Obdulio generó el caos y el desconcierto, de modo que las cosas pareciesen algo que no eran, y al final, Ghiggia liberó el acertijo. Se han propuesto muchos relatos sobre el Maracanazo. Que si el gol de Schiaffino. Que si el gol de Alcides. Que si el silencio de 200.000 brasileños. En cambio, nos detenemos poco en esos minutos en que el partido está detenido entre el gol de Brasil y el saque de centro posterior. En la pérdida de tiempo, durante la que no pasó nada, sucedieron todas las cosas. Pero como en muchas ocasiones a lo largo de la civilización, los instantes históricos son secretos.

Alcides y Obdulio escribieron una de las novelas negras más turbadoras del fútbol

Cuando Friaça se adelanta para Brasil, cruzando un balón que el portero uruguayo solo tiene oportunidad de mirar y pedirle que, por favor, no le haga daño, todo se ralentiza. El mundo entero mira cómo los brasileños celebran su gol, y los uruguayos aprovechan para mover la historia de sitio. Matías González recoge el balón de la red y lo aleja de su vista, por temor a que dé mala suerte. El esférico rueda, casi sonámbulo, hasta los pies de Obdulio Varela, que lo guarda debajo de un brazo, como si se tratase de Los hermanos Karamazov. Sus compañeros se vuelven hacia él. “¿Y ahora qué hacemos?”. El Negro Jefe, pues así le llaman, ni se inmuta. “No hay que hacer nada”.
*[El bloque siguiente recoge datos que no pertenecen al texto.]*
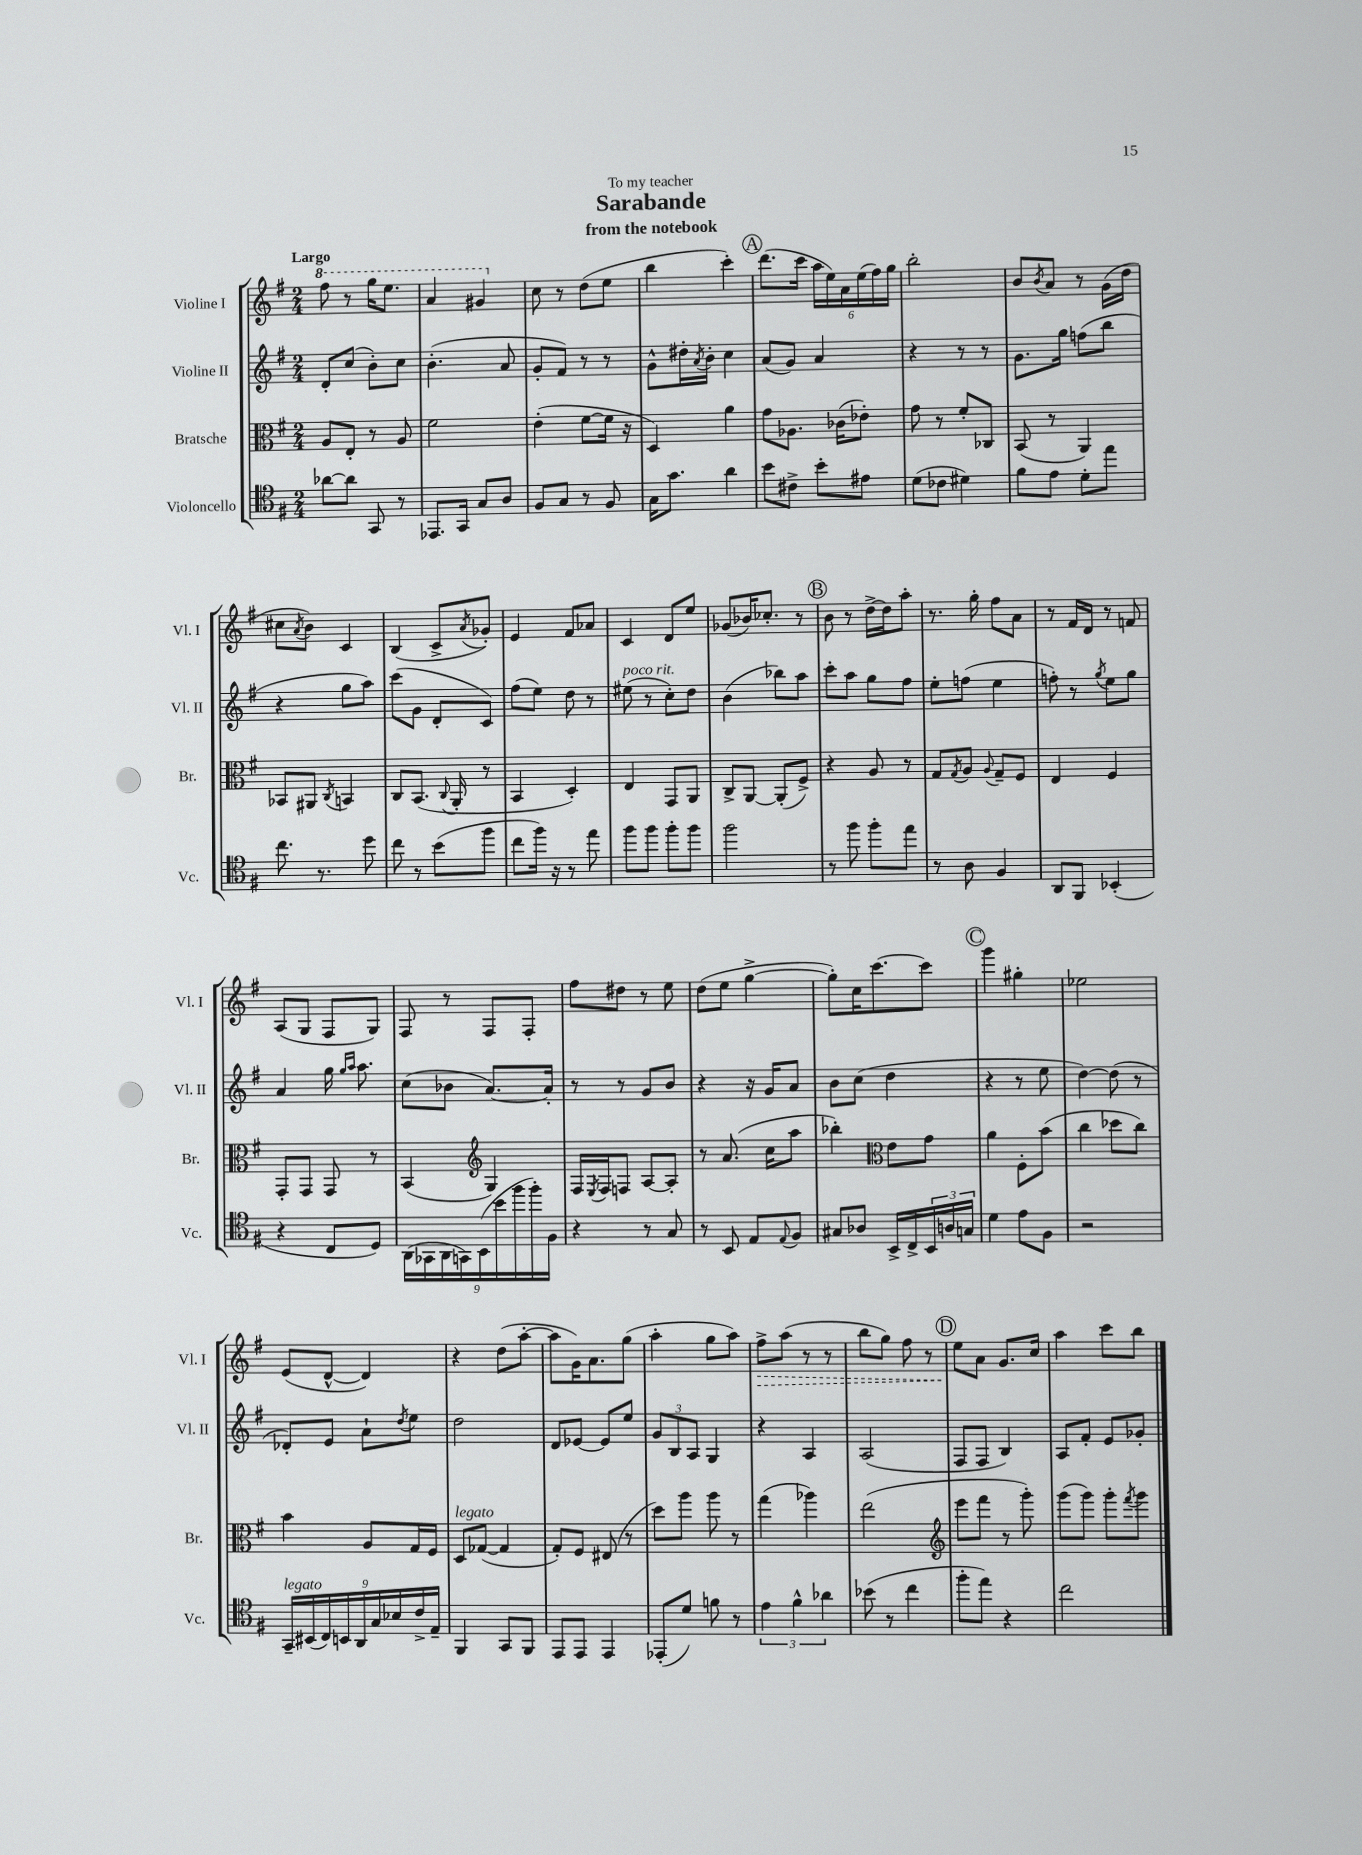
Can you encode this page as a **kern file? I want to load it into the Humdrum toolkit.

**kern	**kern	**kern	**kern
*staff4	*staff3	*staff2	*staff1
*clefC4	*clefC3	*clefG2	*clefG2
*k[f#]	*k[f#]	*k[f#]	*k[f#]
*M2/4	*M2/4	*M2/4	*M2/4
[8a-	8A	8d'	8fff#
8a-]	8E'	(8cc	8r
8GG	8r	8b')	16ggg
.	.	.	8.eee
8r	8A	8cc	.
=	=	=	=
8.EE-	2f#	(4.b'	4aa
16GG	.	.	.
8G	.	.	4gg#
8A	.	8a	.
=	=	=	=
8F#	(4e'	8g'	8cc
8G	.	8f#)	8r
8r	[8f#	8r	(8dd
8F#	16f#]	8r	8ee
.	16r	.	.
=	=	=	=
16G	4D)	8g^^	4bb
8.g	.	.	.
.	.	16dd#'	.
.	.	8qa	.
.	.	16b'	.
4a	4a	4cc	4ccc')
=	=	=	=
8b	8g	(8a	(8.ddd
8c#^	8.A-	8g)	.
.	.	.	16ccc
8b'	.	4a	24aa
.	.	.	24ee)
.	(16c-	.	.
.	.	.	24a
8e#	8e-')	.	(24ee
.	.	.	24ff#)
.	.	.	24gg
=	=	=	=
(8d	8g	4r	2bb'
8c-	8r	.	.
4d#)	8f#'	8r	.
.	8C-	8r	.
=	=	=	=
8f#	(8BB	8.g	8b
.	.	.	8qb
8e	8r	.	8a
.	.	16gg	.
8d'	4AA)	(8ff	8r
8ee	.	8bb	(16g
.	.	.	16dd
=	=	=	=
8.cc	8BB-	4r	8cc#
.	.	.	8qa
.	8AA#	.	8b)
8.r	.	.	.
.	8qC	.	.
.	4BB	8gg	4c
8dd	.	8aa)	.
=	=	=	=
8cc	8C	(8ccc	(4B
8r	(8.BB	8g	.
(8b	.	8d'	8c^
.	8qqC	.	.
.	16AA'	.	.
.	.	.	8qa
8ff#	8r	8c)	8g-')
=	=	=	=
8cc	4BB	(8ff#	4e
16ff#)	.	8ee)	.
16r	.	.	.
8r	4D')	8dd	8f#
8ee	.	8r	8a-
=	=	=	=
8ff#	4E	(8ee#	4c
8ff#	.	8r	.
8ff#'	8GG	8cc')	8d
8ff#	8AA	8dd	8ee
=	=	=	=
2ff#	8C^	(4b	(8g-
.	[8AA	.	16b-)
.	.	.	8.cc-'
.	(8AA']	8bb-)	.
.	8F#^)	8aa	8r
=	=	=	=
8r	4r	8ccc'	8b
8ff#	.	8aa	8r
8ff#'	8A	8gg	[16dd^
.	.	.	16dd]
8ee	8r	8ff#	8aa'
=	=	=	=
8r	8G	8ee'	8.r
.	8qG	.	.
8A	8A	(8ff	.
.	.	.	16gg'
.	8qqA	.	.
4F#	8G~	4ee	8ff#
.	8F#	.	8a
=	=	=	=
8AA	4E	8ff')	8r
8FF#	.	8r	16f#
.	.	.	16d
.	.	8qgg	.
(4BB-'	4F#	8ee	8r
.	.	8gg	8f
=	=	=	=
4r	8GG'	4a	(8A
.	8GG	.	8G
8C	8GG	16gg	8F#
.	.	16qqgg	.
.	.	16qqaa	.
.	.	8.aa	.
8D)	8r	.	8G)
=	=	=	=
(18AA	(4BB	(8cc	8F#
18GG-	.	.	.
18AA	.	.	.
.	.	8b-	8r
18GG)	.	.	.
(18BB	.	.	.
*	*clefG2	*	*
.	4G)	[8.a)	8F#
18b	.	.	.
18ff#	.	.	.
.	.	.	8F#'
18ff#')	.	.	.
.	.	16a']	.
18F#	.	.	.
=	=	=	=
4r	16F#	8r	8ff#
.	8qE	.	.
.	16F#	.	.
.	8F	8r	8dd#
8r	[8A	8g	8r
8G	8A']	8b	8ee
=	=	=	=
8r	8r	4r	(8dd
8BB	(8.a	.	8ee
8E	.	16r	[4gg^
.	16cc	16g	.
8qqE	.	.	.
8F#	8aa	8a	.
=	=	=	=
8G#	4bb-')	8b	8gg'])
8A-	.	(8cc	16cc
.	.	.	[8.ccc
*	*clefC3	*	*
16BB^	8e	4dd	.
16C^	.	.	.
24BB	8g	.	8ccc]
24A	.	.	.
24G	.	.	.
=	=	=	=
4d	4a	4r	4ggg
8e	8F#'	8r	4gg#'
8F#	(8b	8ee	.
=	=	=	=
2r	4cc	[4dd)	2ee-
.	8dd-	(8dd]	.
.	8cc)	8r	.
=	=	=	=
18GG~	4b	8d-')	(8e
(18BB#	.	.	.
18C)	.	.	.
.	.	8e	[8d^^
18BB	.	.	.
18AA	.	.	.
.	8A	8a`	4d])
18G	.	.	.
18B-	.	.	.
.	.	8qdd	.
.	16G	8ee	.
18c^	.	.	.
.	16F#	.	.
18E~	.	.	.
=	=	=	=
4FF#	8D	2dd	4r
.	([8G-	.	.
8GG	4G-]	.	(8dd
8FF#	.	.	[8aa'
=	=	=	=
8EE	8G')	8d	8aa]
8EE	8F#	[8e-	16g)
.	.	.	8.a
4EE	(8E#	8e-]	.
.	8r	8ee	(8gg
=	=	=	=
(8EE-'	8dd)	12g	4aa'
.	.	12B	.
8d)	8aa	.	.
.	.	12A	.
8f	8aa	4G	8gg
8r	8r	.	8aa)
=	=	=	=
6e	(4gg	4r	8ff#^
.	.	.	(8aa
6f#^^	.	.	.
.	4aa-)	4A	8r
6a-	.	.	.
.	.	.	8r
=	=	=	=
(8b-	(2ee	(2A	8bb
8r	.	.	8gg)
4cc	.	.	8ff#
.	.	.	8r
=	=	=	=
*	*clefG2	*	*
8ff#'	8eee	8F#	8ee
8ee)	8fff#	8F#	8a
4r	8r	4B)	8.g
.	8ggg')	.	.
.	.	.	16cc
=	=	=	=
2cc	(8ggg	8A	4aa
.	8ggg)	8f#'	.
.	8ggg'	8e	8ccc
.	8qfff#	.	.
.	8ggg	8g-'	8bb
==	==	==	==
*-	*-	*-	*-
De hecho, en lugar de sacar rápido y lanzarse a por el empate, se dirige al árbitro para protestar un fuera de juego inexistente, y seguir pisando el tiempo con la puntera del pie, igual que se hace con un cigarro.

La prisa, algunas veces, tiene más que ver con la lentitud que con la velocidad. Los brasileños, desbocados de alegría, quieren reanudar el partido para ampliar la ventaja, y la actitud de Obdulio, paseando con Dostoievski bajo el brazo de un lado a otro, e impidiendo la reanudación del partido, los sulfura. La euforia se convierte en irritación, y la felicidad del gol adquiere aspecto de noche de invierno. Llueven los insultos sobre el Negro Jefe. Un medio centro brasileño se acerca y le escupe. Hay un gran caos, la situación es excelente. Brasil ya no piensa en marcar el segundo, sino en odiar a Obdulio. Están ofuscados. El capitán avanza lentísimamente hacia el círculo central. Le importa una higa el fútbol. Él está escribiendo un libro en el que ganará el Mundial. Lo siguiente es pura gestión de oficina: goles de Schiaffino y de Ghiggia. La clave fueron esos minutos en los que no pasó nada, salvo la literatura.